# Document Converter

### Document Converter

| **Type**    | Checkbox |
| ----------- | -------- |
| **Default** | Disabled |

Enables higher quality PDF conversions using a more advanced PDF conversion service. Automatically splits large PDFs into smaller parts, supports caching, provides higher accuracy table parsing, and supports OCR (Optical Character Recognition).

See also: [Accurate Table Parse](#accurate-table-parse), [Force OCR](#force-ocr), [Bypass Cache](#bypass-cache), [Pdf Names](https://docs.aisera.com/aisera-platform/tenant-setup/aisera-platform-configuration/tenant-configuration-settings/parser/..#pdf-names-1)

### Accurate Table Parse

| **Type**     | Checkbox                                                  |
| ------------ | --------------------------------------------------------- |
| **Default**  | Disabled                                                  |
| **Requires** | [Document Converter](#document-converter) must be enabled |

Enables more accurate table parsing and cell content extraction. Useful for documents that contain complex tables requiring precise extraction.

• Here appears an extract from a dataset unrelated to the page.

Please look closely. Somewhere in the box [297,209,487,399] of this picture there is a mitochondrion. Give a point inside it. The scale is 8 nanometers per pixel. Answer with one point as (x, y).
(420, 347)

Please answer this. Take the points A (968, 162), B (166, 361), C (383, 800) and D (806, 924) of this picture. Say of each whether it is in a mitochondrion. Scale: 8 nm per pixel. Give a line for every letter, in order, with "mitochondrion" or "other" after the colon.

When enabled and **Pdf Names** is empty, accurate table parsing applies to all PDFs. When **Pdf Names** is specified, only the listed PDFs are processed using accurate table parsing.

### Bypass Cache

| **Type**     | Checkbox                                                  |
| ------------ | --------------------------------------------------------- |
| **Default**  | Disabled                                                  |
| **Requires** | [Document Converter](#document-converter) must be enabled |

Ensures PDFs undergo a new conversion for each request, bypassing cached versions. This benefits frequently updated documents but may slow access due to the conversion process running on every retrieval.

### Force OCR

| **Type**     | Checkbox                                                  |
| ------------ | --------------------------------------------------------- |
| **Default**  | Disabled                                                  |
| **Requires** | [Document Converter](#document-converter) must be enabled |

Applies Optical Character Recognition (OCR) to all documents during conversion. Useful for documents without embedded text, such as images or scanned files. Alternatively, you can specify a list of files to force OCR on using the **Pdf Names** field.

When disabled, the system checks whether a PDF is image-only. If the PDF contains only images, OCR is applied; otherwise OCR is skipped.